• _Recorded information_:
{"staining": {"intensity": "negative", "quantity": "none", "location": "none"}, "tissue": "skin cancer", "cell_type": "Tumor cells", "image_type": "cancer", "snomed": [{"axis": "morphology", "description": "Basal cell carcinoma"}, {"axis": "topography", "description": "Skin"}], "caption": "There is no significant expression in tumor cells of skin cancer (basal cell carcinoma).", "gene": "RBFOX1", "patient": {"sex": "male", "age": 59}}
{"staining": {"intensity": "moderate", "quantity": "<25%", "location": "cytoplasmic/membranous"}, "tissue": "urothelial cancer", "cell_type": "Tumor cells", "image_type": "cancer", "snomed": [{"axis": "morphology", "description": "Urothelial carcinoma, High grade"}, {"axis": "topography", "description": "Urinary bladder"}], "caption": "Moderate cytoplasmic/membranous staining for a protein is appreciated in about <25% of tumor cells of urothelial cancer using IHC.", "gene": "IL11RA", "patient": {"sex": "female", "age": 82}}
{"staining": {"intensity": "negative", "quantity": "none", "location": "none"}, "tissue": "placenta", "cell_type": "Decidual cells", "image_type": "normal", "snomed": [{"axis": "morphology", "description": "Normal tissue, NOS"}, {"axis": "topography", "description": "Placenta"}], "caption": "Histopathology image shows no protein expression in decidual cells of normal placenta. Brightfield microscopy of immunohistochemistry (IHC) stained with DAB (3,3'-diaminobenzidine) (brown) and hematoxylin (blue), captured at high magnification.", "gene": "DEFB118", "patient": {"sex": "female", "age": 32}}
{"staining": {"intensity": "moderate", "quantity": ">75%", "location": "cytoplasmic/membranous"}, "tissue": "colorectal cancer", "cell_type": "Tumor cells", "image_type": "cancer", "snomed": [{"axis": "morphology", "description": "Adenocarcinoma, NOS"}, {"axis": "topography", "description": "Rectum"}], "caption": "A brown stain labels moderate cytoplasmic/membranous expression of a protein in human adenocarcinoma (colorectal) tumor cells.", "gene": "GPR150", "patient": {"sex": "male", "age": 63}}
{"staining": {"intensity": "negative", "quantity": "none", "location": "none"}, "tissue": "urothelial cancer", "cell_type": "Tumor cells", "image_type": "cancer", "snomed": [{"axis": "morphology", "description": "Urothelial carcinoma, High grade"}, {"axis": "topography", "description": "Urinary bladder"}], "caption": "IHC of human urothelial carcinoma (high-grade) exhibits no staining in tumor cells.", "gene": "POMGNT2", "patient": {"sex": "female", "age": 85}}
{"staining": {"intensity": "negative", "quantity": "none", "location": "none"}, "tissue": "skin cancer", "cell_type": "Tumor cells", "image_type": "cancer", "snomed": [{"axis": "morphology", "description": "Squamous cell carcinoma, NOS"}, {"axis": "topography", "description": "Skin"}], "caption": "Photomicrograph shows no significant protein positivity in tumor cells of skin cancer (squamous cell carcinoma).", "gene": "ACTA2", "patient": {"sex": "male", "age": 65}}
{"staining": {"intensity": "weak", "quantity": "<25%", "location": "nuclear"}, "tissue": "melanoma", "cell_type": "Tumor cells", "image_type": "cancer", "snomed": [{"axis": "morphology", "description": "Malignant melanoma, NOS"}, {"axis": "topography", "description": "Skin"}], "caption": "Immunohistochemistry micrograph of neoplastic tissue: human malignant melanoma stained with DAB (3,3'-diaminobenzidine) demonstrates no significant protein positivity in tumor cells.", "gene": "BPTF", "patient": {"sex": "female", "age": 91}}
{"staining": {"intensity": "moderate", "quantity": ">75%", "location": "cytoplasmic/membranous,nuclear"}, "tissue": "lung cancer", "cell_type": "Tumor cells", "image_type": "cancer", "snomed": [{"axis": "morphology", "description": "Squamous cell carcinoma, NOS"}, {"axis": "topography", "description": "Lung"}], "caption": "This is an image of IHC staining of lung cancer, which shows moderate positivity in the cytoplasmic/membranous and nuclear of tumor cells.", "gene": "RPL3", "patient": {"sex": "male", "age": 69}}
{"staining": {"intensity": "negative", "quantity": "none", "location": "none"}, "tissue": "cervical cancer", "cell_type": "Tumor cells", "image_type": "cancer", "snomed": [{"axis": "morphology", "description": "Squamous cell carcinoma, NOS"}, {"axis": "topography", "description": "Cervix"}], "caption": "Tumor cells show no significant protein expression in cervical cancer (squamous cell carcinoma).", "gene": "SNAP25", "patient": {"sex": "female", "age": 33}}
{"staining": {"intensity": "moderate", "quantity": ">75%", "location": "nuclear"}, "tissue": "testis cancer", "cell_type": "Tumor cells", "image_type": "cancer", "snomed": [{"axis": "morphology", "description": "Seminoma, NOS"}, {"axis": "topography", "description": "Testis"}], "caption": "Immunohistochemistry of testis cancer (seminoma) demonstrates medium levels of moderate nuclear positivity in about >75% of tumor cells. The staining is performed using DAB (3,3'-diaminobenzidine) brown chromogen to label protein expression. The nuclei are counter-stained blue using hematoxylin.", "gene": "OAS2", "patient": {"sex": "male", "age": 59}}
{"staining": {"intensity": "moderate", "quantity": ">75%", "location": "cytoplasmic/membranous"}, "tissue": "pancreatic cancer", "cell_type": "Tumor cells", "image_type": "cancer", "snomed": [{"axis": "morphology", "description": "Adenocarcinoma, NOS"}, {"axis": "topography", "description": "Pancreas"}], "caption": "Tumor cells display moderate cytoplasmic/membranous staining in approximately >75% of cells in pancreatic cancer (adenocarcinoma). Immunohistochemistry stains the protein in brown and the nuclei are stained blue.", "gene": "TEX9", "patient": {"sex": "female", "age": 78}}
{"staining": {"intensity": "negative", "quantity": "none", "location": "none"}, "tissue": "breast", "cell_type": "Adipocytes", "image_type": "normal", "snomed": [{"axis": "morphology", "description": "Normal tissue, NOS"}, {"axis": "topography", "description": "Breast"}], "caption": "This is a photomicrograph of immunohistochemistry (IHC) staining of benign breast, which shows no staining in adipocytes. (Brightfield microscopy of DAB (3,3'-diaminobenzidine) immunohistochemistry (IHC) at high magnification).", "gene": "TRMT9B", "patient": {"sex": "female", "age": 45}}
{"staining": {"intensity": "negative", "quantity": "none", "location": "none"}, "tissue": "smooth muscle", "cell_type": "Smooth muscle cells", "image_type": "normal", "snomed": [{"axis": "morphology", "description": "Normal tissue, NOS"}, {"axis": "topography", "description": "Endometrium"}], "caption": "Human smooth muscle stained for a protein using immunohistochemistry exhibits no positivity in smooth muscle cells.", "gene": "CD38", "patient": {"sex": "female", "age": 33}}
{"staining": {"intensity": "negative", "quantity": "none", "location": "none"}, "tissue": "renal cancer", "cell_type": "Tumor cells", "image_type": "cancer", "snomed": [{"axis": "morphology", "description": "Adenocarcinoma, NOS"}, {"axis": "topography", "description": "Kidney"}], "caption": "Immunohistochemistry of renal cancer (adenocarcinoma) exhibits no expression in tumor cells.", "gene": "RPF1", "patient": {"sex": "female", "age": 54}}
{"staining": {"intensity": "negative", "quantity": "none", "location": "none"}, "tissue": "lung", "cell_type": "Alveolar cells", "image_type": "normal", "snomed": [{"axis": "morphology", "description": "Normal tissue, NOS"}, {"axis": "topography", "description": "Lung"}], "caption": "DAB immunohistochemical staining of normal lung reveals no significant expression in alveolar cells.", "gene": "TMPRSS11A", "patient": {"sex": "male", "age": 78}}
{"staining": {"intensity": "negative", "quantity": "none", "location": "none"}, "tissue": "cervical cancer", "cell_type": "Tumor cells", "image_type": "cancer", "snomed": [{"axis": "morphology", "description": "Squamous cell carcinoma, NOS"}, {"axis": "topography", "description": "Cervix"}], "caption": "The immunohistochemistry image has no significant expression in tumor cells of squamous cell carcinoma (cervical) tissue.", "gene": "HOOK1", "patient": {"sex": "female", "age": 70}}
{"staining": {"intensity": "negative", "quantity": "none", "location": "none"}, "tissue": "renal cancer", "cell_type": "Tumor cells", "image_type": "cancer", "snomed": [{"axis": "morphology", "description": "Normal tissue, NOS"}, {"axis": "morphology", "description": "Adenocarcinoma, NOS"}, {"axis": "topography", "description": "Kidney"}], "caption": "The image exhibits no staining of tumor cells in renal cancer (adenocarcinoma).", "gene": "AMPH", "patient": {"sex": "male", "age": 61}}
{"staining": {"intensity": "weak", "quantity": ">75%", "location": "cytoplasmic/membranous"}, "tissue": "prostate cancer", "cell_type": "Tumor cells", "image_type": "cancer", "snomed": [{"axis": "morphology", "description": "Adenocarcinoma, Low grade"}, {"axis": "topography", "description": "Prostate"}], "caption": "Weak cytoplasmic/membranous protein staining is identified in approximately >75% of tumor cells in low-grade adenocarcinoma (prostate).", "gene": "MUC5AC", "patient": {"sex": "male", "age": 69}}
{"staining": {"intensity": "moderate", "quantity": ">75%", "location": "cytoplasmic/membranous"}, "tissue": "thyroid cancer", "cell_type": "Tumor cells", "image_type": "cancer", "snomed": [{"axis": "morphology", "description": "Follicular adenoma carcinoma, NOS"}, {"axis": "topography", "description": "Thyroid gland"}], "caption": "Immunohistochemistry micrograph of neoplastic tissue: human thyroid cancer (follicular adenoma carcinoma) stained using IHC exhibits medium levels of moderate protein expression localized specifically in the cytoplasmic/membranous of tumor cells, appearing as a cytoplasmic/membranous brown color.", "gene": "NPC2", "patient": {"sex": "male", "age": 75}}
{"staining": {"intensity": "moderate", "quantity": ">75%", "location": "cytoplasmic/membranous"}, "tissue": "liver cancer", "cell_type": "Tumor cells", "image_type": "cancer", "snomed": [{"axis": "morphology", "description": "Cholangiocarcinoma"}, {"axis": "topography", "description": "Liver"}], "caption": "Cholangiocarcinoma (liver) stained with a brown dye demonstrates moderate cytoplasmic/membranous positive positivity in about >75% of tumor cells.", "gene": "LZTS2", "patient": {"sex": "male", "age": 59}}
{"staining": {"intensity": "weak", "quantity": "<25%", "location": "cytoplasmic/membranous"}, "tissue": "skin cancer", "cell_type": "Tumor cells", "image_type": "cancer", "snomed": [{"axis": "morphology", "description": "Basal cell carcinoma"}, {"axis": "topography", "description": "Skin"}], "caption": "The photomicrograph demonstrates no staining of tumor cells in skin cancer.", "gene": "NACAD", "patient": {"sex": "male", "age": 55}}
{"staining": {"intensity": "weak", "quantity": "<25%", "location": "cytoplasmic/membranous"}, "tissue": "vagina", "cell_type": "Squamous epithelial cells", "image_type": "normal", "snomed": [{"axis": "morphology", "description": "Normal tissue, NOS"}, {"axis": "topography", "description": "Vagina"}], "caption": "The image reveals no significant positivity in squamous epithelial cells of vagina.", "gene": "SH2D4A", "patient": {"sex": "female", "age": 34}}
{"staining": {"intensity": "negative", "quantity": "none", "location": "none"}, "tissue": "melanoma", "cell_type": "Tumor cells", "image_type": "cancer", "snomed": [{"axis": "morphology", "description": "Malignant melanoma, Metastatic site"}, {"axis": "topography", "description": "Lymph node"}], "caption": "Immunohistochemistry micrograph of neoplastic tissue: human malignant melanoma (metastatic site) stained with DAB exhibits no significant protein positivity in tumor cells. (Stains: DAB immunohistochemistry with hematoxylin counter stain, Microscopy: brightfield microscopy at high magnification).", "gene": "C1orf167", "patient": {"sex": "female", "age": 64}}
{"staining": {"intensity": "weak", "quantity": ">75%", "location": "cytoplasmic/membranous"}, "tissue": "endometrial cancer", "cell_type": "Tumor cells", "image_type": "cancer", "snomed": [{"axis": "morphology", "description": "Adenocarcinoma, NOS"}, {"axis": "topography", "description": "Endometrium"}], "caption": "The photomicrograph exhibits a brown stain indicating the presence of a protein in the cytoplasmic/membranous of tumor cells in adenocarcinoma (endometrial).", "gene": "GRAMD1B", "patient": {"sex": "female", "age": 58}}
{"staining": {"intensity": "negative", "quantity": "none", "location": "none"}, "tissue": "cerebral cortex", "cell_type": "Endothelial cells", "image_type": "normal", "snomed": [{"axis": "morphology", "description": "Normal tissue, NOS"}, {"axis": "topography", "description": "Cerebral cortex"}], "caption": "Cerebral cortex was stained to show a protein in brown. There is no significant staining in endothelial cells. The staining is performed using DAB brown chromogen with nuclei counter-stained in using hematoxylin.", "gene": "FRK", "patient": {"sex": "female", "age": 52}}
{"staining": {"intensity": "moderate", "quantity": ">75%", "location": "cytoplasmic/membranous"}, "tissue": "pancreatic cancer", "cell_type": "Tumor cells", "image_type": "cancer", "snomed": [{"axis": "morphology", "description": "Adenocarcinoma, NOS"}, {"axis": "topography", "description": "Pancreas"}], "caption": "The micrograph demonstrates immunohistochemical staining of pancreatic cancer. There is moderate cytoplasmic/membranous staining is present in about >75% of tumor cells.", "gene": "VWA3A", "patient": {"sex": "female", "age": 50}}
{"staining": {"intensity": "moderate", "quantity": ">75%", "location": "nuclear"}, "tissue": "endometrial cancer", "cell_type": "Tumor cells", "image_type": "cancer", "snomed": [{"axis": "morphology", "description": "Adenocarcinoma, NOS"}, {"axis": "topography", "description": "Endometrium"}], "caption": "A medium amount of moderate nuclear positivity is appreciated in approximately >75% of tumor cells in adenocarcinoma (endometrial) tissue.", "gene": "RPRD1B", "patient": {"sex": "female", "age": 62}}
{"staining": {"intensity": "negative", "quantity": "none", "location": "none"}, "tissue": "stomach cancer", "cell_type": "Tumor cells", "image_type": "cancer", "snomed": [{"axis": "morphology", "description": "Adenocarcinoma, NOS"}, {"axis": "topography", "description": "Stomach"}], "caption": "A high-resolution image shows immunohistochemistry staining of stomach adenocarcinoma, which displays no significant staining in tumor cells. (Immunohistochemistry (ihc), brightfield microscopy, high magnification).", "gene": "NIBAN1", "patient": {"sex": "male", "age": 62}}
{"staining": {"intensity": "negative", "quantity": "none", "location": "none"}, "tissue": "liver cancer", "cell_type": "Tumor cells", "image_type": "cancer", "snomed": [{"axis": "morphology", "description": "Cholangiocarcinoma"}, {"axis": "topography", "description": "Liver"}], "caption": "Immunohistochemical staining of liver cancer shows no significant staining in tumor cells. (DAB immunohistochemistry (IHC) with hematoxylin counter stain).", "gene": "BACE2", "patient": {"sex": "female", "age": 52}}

• _Task description_:
If a line in the material contains the word "Pancreas", copy that line.

• _Solution to this problem_:
{"staining": {"intensity": "moderate", "quantity": ">75%", "location": "cytoplasmic/membranous"}, "tissue": "pancreatic cancer", "cell_type": "Tumor cells", "image_type": "cancer", "snomed": [{"axis": "morphology", "description": "Adenocarcinoma, NOS"}, {"axis": "topography", "description": "Pancreas"}], "caption": "Tumor cells display moderate cytoplasmic/membranous staining in approximately >75% of cells in pancreatic cancer (adenocarcinoma). Immunohistochemistry stains the protein in brown and the nuclei are stained blue.", "gene": "TEX9", "patient": {"sex": "female", "age": 78}}
{"staining": {"intensity": "moderate", "quantity": ">75%", "location": "cytoplasmic/membranous"}, "tissue": "pancreatic cancer", "cell_type": "Tumor cells", "image_type": "cancer", "snomed": [{"axis": "morphology", "description": "Adenocarcinoma, NOS"}, {"axis": "topography", "description": "Pancreas"}], "caption": "The micrograph demonstrates immunohistochemical staining of pancreatic cancer. There is moderate cytoplasmic/membranous staining is present in about >75% of tumor cells.", "gene": "VWA3A", "patient": {"sex": "female", "age": 50}}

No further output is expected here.